En revanche, pour l'outrage, le parquet peut se saisir directement. "A ce niveau-là, il ne laisse pas passer des injures, c'est forcément inacceptable. Au-delà de l'attaque à la personne, il y a la protection de la fonction", avance Basile Ader.

Ces manifestants peuvent-ils aller en prison ?

Théoriquement oui, puisque l'outrage est puni d'un an d'emprisonnement et de 15 000 euros d'amende, lorsqu'il est "adressé à une personne dépositaire de l'autorité publique". Dans les faits, les personnes jugées pour ce délit, y compris si l'outrage visent le président de la République, sont rarement condamnées à des peines de prison.

En avril 2018, un retraité de 61 ans qui avait fait des doigts d'honneur à Emmanuel Macron, lors d'une déambulation du chef de l'Etat dans les rues de Saint-Dié-des-Vosges (Vosges), a écopé d'un simple rappel à la loi. L'année suivante, deux hommes qui comparaissaient pour "outrage à une personne dépositaire de l'autorité publique" ont été condamnés à des stages de citoyenneté. Ils avaient participé à une manifestation à Nantes, au cours de laquelle un mannequin à l'effigie d'Emmanuel Macron avait été pendu et brûlé après un faux procès.
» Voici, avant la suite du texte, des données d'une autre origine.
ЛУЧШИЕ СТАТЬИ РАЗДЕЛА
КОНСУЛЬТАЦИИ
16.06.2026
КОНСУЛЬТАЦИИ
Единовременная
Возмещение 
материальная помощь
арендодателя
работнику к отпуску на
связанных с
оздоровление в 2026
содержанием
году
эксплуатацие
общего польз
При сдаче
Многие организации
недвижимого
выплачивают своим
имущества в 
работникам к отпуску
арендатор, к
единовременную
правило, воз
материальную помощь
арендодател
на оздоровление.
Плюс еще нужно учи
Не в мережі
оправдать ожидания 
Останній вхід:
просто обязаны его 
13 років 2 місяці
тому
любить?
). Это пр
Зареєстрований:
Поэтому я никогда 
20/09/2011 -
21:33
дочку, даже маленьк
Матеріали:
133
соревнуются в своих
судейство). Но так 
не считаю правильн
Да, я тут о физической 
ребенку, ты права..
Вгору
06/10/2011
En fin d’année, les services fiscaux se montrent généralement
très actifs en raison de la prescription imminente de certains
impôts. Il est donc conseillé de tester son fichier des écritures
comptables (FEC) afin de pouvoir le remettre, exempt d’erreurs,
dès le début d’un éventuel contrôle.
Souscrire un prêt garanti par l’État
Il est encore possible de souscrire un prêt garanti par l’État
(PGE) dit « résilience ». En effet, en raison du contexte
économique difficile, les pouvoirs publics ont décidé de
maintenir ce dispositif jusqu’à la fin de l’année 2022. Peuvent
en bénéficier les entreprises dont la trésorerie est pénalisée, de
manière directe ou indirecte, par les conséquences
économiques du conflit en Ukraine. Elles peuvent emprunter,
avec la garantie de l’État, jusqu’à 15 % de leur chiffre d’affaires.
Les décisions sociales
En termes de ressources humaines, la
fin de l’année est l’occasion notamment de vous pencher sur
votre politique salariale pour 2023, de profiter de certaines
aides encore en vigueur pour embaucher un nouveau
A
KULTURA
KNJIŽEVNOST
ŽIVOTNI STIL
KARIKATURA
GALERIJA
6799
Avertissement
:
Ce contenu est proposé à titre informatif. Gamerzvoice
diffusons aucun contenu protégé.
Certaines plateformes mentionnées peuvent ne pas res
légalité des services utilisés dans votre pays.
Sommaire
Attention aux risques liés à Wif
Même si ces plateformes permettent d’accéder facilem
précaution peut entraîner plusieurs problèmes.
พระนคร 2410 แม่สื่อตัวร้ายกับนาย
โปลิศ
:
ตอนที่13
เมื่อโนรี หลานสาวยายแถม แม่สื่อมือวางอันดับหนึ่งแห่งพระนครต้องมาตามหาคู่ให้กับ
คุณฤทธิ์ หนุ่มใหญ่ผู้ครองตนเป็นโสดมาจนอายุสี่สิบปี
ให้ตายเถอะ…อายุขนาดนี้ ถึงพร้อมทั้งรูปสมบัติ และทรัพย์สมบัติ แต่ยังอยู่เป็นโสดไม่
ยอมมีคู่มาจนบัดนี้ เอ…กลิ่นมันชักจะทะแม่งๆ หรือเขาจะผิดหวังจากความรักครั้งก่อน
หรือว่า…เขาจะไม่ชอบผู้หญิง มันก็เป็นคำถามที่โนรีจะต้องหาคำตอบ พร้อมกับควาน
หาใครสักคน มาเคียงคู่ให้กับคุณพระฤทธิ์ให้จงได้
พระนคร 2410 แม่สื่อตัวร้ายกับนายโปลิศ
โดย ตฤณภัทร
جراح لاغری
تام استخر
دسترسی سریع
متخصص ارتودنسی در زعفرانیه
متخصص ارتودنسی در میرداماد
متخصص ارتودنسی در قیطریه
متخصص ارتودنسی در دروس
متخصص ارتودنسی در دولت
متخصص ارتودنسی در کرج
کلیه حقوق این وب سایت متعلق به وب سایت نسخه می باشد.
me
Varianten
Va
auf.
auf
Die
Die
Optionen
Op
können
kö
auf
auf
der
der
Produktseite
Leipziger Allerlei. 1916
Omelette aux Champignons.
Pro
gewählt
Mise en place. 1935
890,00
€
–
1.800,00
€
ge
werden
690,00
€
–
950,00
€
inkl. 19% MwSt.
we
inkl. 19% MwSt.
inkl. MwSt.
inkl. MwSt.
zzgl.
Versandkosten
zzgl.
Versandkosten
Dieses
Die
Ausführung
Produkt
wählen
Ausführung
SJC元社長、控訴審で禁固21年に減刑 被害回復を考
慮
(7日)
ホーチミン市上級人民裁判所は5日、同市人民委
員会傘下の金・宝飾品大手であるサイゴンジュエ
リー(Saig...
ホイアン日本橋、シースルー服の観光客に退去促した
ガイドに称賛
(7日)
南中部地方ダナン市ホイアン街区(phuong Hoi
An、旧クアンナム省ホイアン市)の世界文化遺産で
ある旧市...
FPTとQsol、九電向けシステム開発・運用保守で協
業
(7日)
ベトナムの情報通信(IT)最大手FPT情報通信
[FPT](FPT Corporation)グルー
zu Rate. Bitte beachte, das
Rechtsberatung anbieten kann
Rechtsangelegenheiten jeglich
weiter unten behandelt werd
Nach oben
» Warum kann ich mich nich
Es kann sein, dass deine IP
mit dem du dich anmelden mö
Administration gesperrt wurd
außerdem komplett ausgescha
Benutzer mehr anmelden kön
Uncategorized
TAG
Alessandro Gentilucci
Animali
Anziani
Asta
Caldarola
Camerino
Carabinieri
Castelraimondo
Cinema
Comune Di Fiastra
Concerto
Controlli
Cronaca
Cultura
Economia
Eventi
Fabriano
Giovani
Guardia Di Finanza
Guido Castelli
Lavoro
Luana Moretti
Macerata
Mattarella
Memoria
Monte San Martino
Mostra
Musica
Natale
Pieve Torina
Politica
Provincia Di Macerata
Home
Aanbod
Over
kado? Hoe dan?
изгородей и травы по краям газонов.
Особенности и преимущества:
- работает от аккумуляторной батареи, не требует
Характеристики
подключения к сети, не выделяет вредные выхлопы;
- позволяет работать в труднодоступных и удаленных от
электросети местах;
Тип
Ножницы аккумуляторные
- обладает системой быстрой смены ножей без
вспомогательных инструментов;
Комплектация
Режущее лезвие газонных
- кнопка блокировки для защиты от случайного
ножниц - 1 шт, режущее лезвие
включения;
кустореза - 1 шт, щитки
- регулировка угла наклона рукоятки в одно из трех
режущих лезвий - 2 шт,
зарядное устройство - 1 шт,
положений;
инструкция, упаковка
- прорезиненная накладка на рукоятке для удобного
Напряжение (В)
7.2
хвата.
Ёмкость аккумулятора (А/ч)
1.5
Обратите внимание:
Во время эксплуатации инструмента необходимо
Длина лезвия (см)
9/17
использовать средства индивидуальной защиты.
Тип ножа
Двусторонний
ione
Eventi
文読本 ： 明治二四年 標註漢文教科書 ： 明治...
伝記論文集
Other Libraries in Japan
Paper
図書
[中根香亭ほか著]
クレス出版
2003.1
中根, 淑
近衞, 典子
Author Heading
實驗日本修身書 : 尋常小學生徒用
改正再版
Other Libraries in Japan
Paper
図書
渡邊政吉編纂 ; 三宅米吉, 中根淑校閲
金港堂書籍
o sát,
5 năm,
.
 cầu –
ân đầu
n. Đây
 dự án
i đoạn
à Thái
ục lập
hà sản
L'un d'eux avait asséné des coups au mannequin.

En revanche, une personne poursuivie pour injure, si celle-ci n'est pas "précédée de provocations", ni raciste, encourt seulement une amende, qui peut atteindre 12 000 euros, selon l'article 33 de la loi du 29 juillet 1881. C'est ce que risque une quinquagénaire du mouvement des "gilets jaunes", qui sera jugée le 20 juin au tribunal judiciaire de Saint-Omer (Pas-de-Calais) pour "injure au président de la République", après avoir qualifié Emmanuel Macron d'"ordure" sur sa page personnelle, à la veille de son interview sur TF1 et France 2 à propos de la réforme des retraites.